### ENUNCIADO A
Copie fielmente a passagem do texto sobre "O Casamento" que vai de "Na história, os temas" até "diante do leitor.".
### ENUNCIADO B
Enumere todos os temas preferidos do autor que, conforme o texto sobre "O Casamento", desfilam na história.
### ENUNCIADO C
Prossiga a redação do texto sobre "O Casamento" a partir do ponto em que ele se encerra.

### TRECHO PARA LEITURA
---+---

Na história, os temas preferidos do autor- as mazelas do casamento, a homossexualidade no seio familiar, a traição, a perversão, desfilam um a um diante do leitor.
O personagem principal, Sabino Uchoa Maranhão, é um pai de família sério e respeitável, às voltas com o casamento da filha caçula, Glorinha. "Magro, de canelas finas, diáfanas, peito cavado, costelas de Cristo", Sabino é perseguido por lembranças do pai em seu leito de morte, "com o pijama dourado de fezes". "O pai queria que ele fosse um homem de bem e desde então a vontade do defunto o acompanhava por toda parte".
Homem recatado, não dizia certas palavras e "o ato amoroso era em silêncio". De rosto atormentado e olhar intenso, Sabino não consegue esconder a preferência pela filha mais nova. "Eu daria a minha última camisa à minha filha".
Acreditando ser um homem de virtude, mantém um casamento morno com Eudóxia, com quem se casara "porque era impotente com prostitutas". Sua aparente respeitabilidade nao impede que às vésperas das núpcias da filha convide sua secretária, dona Noêmia para um encontro furtivo. Na ocasião, não esconde o desprezo pela reação da funcionária: "A senhora não soube nem fingir uma resistência."
A trama central de "O Casamento" se passa nas 48 horas que antecedem o casamento de Glorinha e Teófilo. O médico da noiva, senhor Camarinha procura Sabino para revelar que flagara o rapaz no consultório beijando seu assistente. O dilema se instala em sua mente: contar o acontecido à filha é cancelar um casamento. Não contar é levá-la a um destino infeliz. "Um pai nao tem o direito de ignorar a pederastia de um genro."
Com dúvidas sobre o que fazer, tenta se aconselhar com o monsenhor Bernardo, velho amigo da família e que viu a menina crescer. Sem conseguir revelar o motivo da consulta, acaba se confessando com o padre sobre um episódio vivido na  infância.  É quando o religioso dá um conselho desconcertante: “Assuma sua lepra”.

---+---

### MATERIAL FORNECIDO
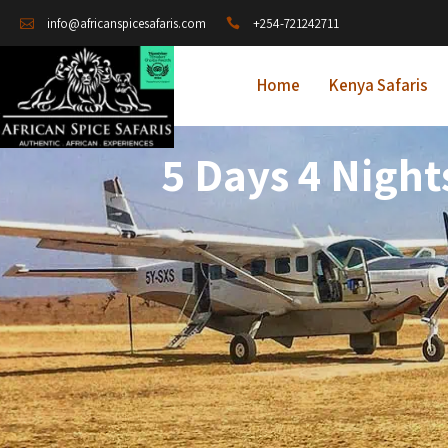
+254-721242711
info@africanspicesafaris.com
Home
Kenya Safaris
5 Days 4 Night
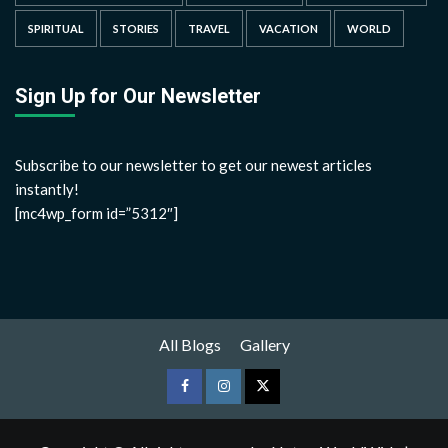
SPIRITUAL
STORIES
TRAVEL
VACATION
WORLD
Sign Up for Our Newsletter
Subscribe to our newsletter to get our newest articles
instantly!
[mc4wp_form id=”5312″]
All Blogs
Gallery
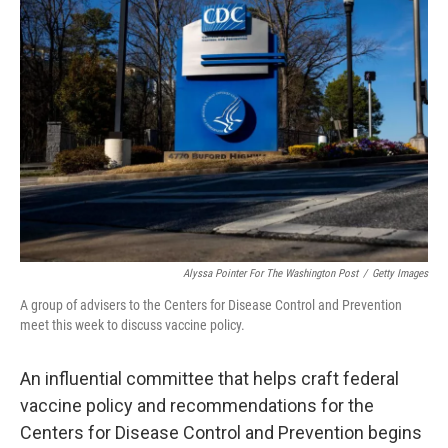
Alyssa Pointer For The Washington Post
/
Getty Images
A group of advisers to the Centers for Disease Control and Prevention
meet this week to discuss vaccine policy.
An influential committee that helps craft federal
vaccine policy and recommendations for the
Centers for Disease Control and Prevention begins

---+---

### RESULTADO DO EXERCÍCIO A
Na história, os temas preferidos do autor- as mazelas do casamento, a homossexualidade no seio familiar, a traição, a perversão, desfilam um a um diante do leitor.

### RESULTADO DO EXERCÍCIO B
- as mazelas do casamento
- a homossexualidade no seio familiar
- a traição
- a perversão

### RESULTADO DO EXERCÍCIO C
A partir daí, uma série de acontecimentos vem à tona, envolvendo a futura noiva, sua amiga Maria Inês, o filho do Dr.Camarinha, Antonio Carlos, viciado em drogas, o assistente do médico, Zé Honório e seu pai moribundo, e finalmente uma contundente revelação de Sabino a sua filha.
Em "O Casamento", tudo se mistura. Sob a aparente vida familiar acima de qualquer suspeita, há perversão sexual, homossexualismo, adultério e incesto. Cada personagem, com seu drama e seus demônios particulares. Curiosamente, a figura menos presente de toda a trama é o noivo de Glorinha, com o suposto flagrante homossexual, pois por trás desse incidente desenrolam-se episódios muito mais marcantes, com segredos e perversões reveladas, suicídios e assassinatos.
Porém, como diz o Dr. Sabino, "o importante é o casamento".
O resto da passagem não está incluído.